*** Document segment ***
Q15. I just compiled a new kernel and now my computer reboots instantly at startup. Why and how do I fix it? 

You might have forgoten to update your bootloader. Most of the time this happens after upgrading a kernel version.

boot using install-cd or bootupdisk

mount your /  and your /boot partition.

chroot to your / partition. 

configure your bootloader. 

lilo: as root: nano /etc/lilo.conf  and  make sure you set the link to the correct kernel

grup: as root: grub, make sure you set the link to the correct kernel

Also you might want to heck if the bzImage in the /boot section is the correct one. I always use a ls -all /boot/bzImage and check the time and the size..

----------

## Sargonas

I wrote this because of a not exsisting one in the faq but didnt see the previous post until searching for a place to put this.  Sorry.

[faq] KC10: I'm upgrading my kernel sources. Can I use my old configuration? If so, how?
*** End of Document segment ***
Exercise instructions
1/ In the kernel reboot thread, copy the passage from "grup: as root: grub, make" to "If so, how?".
2/ Answer these questions about the kernel reboot thread:
(a) After what does this reboot problem happen most of the time?
(b) For lilo, which file should be opened with nano as root?
(c) What command does the writer use to check the bzImage in /boot?
The lines that follow were taken from a different source.
*** Data section ***
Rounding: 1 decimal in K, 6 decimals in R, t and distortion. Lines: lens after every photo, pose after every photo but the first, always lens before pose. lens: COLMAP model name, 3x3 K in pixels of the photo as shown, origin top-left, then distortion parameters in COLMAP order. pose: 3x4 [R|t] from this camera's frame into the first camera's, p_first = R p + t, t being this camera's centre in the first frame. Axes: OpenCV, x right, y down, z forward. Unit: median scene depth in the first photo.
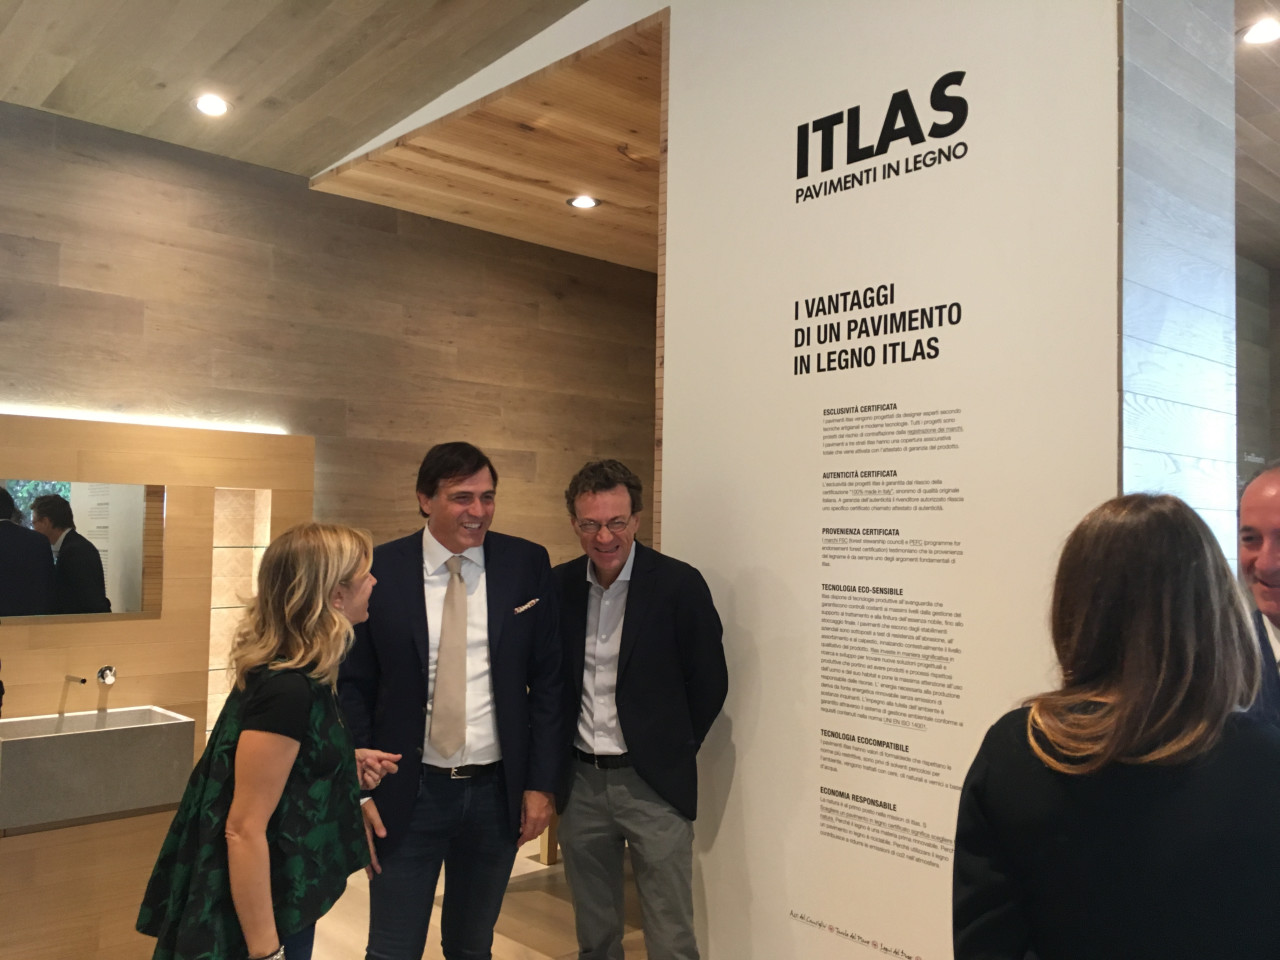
lens RADIAL K [[1095.6, 0, 640.0], [0, 1095.6, 480.0], [0, 0, 1]] dist [0.094807, -0.136485]
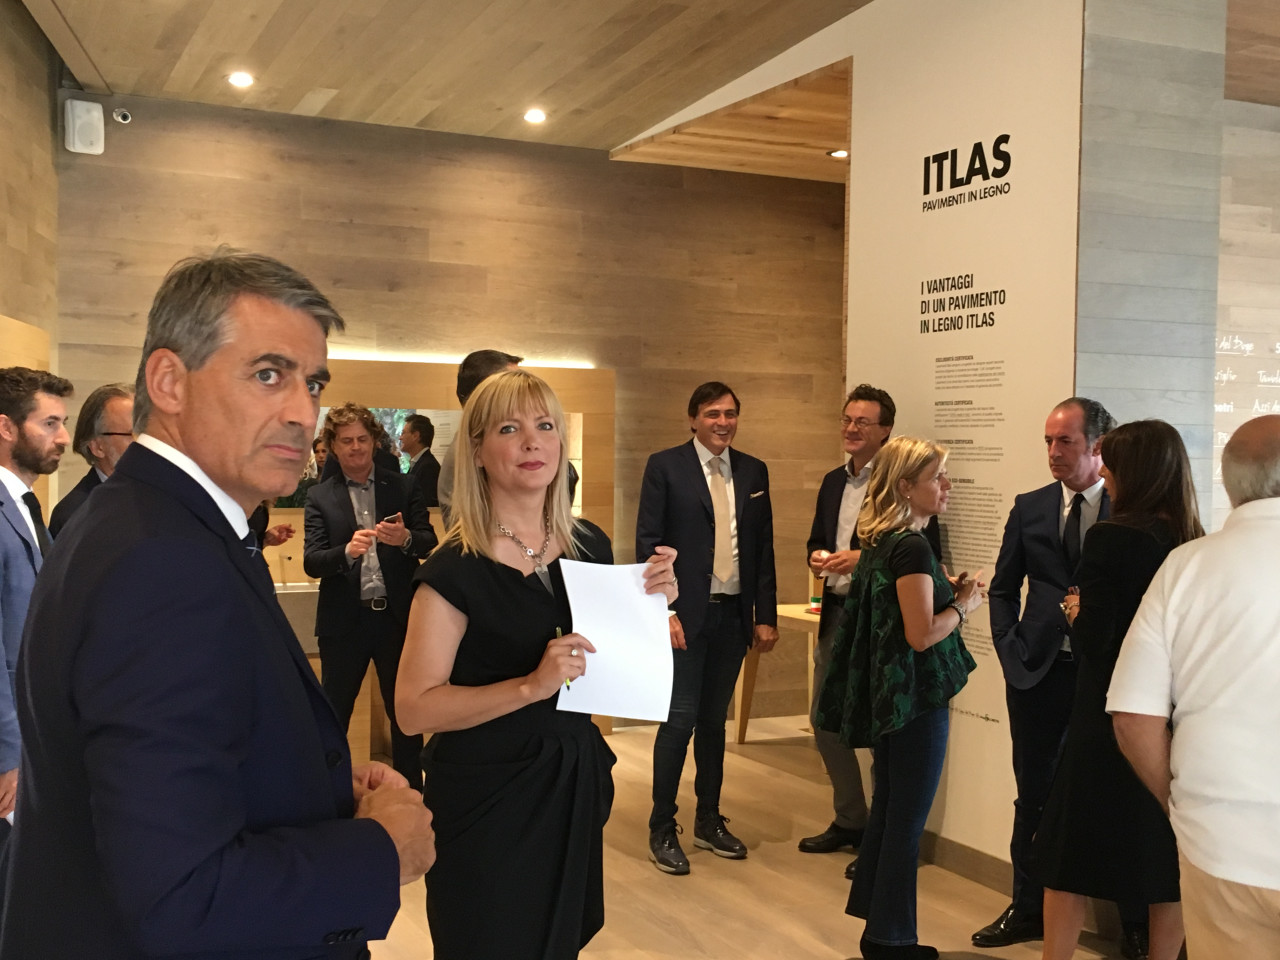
*** End of Data section ***
Answers by item
1/
grup: as root: grub, make sure you set the link to the correct kernel

Also you might want to heck if the bzImage in the /boot section is the correct one. I always use a ls -all /boot/bzImage and check the time and the size..

----------

## Sargonas

I wrote this because of a not exsisting one in the faq but didnt see the previous post until searching for a place to put this.  Sorry.

[faq] KC10: I'm upgrading my kernel sources. Can I use my old configuration? If so, how?

2/
(a) Upgrading a kernel version.
(b) /etc/lilo.conf
(c) ls -all /boot/bzImage